Work task
Please copy each line of the records below that holds the word "DEFAULT".

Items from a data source
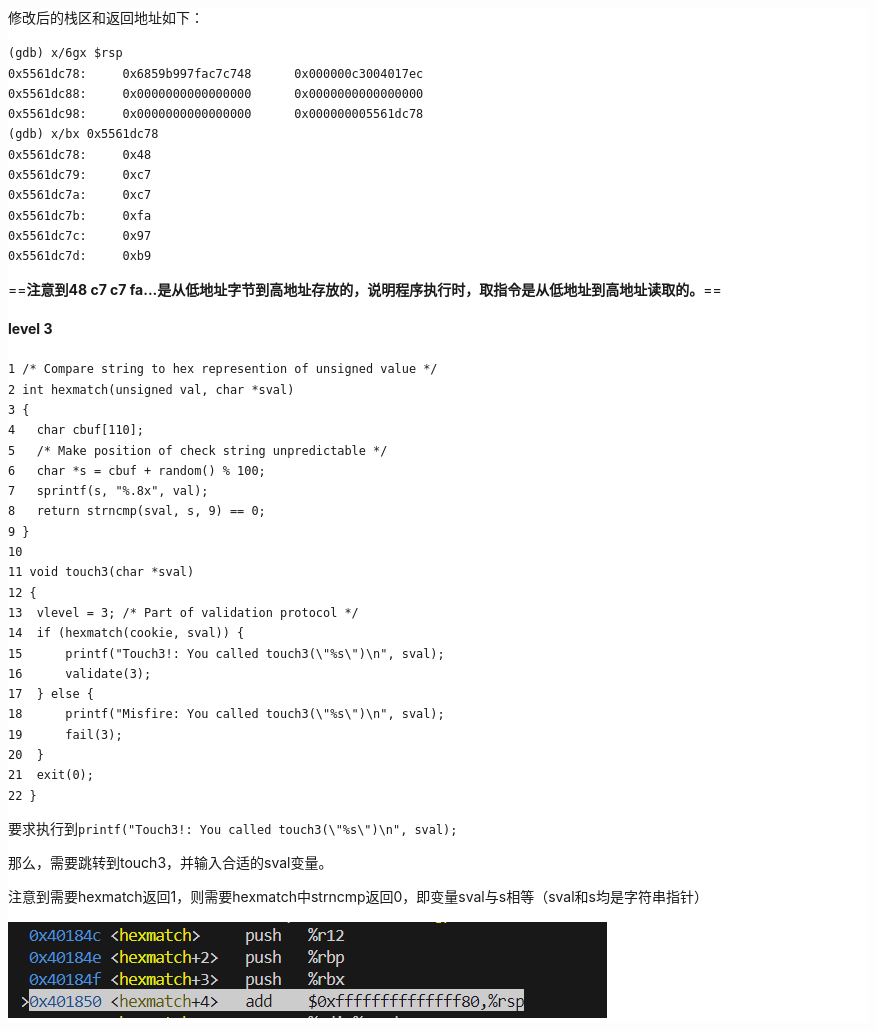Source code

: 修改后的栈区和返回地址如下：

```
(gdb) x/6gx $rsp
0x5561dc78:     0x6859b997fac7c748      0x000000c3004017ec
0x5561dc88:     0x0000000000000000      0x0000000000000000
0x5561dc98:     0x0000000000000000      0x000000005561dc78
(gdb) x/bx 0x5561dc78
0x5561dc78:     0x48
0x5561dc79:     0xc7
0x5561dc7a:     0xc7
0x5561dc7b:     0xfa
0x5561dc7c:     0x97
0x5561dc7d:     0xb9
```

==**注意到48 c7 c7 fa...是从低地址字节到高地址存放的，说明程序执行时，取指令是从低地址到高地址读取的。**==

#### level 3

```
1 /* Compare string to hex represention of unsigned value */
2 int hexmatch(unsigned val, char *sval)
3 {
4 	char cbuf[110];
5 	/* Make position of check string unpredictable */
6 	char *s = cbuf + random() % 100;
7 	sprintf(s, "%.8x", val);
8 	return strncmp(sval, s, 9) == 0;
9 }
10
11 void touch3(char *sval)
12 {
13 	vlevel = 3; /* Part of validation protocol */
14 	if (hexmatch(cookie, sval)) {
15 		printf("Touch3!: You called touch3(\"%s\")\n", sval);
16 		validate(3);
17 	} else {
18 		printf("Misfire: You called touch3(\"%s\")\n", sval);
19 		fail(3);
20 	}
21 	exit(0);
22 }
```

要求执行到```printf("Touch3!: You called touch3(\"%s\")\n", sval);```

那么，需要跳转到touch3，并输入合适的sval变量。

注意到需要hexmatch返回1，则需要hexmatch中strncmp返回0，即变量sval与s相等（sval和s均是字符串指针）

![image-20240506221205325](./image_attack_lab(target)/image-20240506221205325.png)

---

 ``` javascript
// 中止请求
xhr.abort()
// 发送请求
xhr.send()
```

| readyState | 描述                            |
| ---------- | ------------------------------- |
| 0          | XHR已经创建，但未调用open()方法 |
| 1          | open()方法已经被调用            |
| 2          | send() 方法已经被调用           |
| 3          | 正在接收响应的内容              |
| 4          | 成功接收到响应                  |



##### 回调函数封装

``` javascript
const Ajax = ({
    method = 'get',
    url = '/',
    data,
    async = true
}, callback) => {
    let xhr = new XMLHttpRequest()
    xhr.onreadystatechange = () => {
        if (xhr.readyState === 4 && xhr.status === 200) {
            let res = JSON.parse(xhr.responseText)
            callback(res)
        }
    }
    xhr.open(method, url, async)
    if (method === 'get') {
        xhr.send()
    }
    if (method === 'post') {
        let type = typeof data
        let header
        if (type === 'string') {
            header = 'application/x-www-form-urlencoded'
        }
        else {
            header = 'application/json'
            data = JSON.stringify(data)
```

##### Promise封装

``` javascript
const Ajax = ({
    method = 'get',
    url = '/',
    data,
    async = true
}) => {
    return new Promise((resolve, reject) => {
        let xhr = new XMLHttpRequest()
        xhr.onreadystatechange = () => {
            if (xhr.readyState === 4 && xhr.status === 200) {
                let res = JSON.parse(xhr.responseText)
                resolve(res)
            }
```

* * *

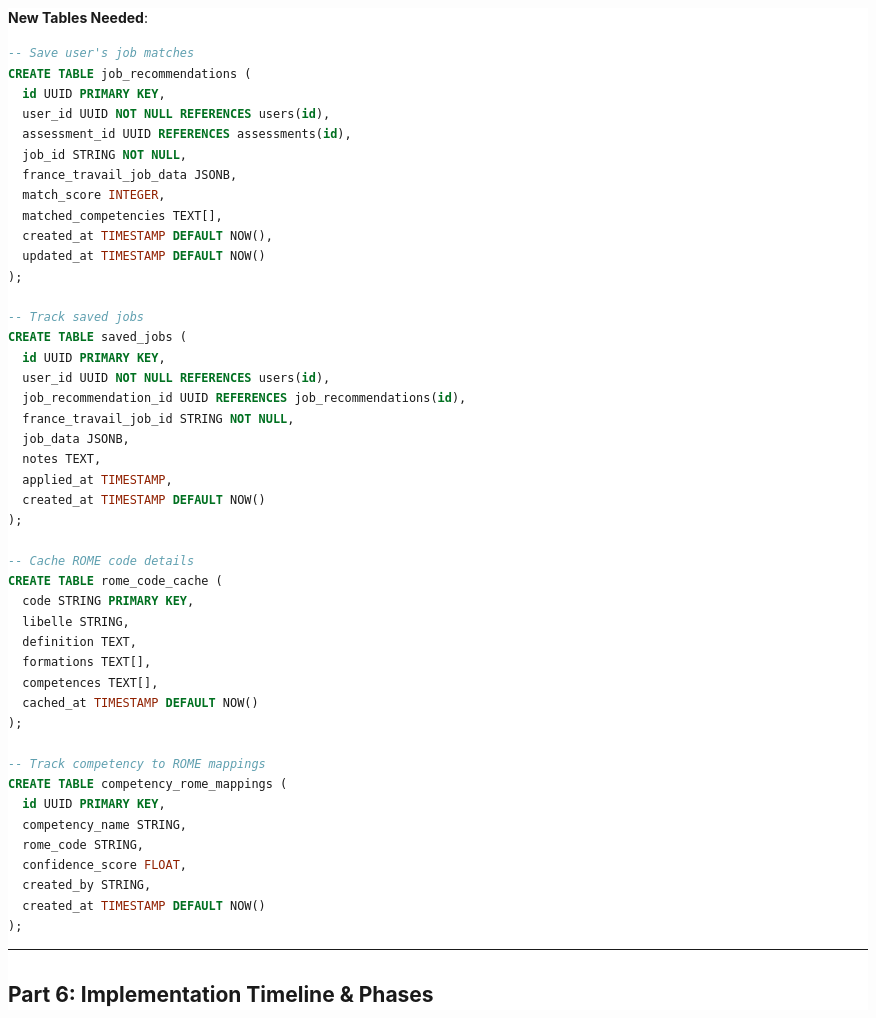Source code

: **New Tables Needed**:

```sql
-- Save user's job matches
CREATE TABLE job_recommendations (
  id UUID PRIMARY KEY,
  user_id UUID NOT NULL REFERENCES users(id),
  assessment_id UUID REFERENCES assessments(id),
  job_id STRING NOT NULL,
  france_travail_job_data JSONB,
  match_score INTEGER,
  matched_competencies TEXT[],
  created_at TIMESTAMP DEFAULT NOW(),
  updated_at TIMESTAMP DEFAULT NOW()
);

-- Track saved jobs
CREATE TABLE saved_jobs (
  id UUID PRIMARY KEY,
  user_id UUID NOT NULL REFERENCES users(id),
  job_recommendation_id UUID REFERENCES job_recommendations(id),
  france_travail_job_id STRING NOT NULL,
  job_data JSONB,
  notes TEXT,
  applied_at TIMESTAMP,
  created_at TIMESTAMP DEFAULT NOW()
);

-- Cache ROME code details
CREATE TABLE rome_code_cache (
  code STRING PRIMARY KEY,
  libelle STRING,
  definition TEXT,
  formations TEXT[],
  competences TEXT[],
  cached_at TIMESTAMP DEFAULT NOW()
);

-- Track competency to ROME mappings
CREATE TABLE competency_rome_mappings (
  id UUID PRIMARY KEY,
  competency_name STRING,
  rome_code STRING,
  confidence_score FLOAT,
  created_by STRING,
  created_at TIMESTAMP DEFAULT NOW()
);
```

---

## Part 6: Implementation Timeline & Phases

Response to this task
  created_at TIMESTAMP DEFAULT NOW(),
  updated_at TIMESTAMP DEFAULT NOW()
  created_at TIMESTAMP DEFAULT NOW()
  cached_at TIMESTAMP DEFAULT NOW()
  created_at TIMESTAMP DEFAULT NOW()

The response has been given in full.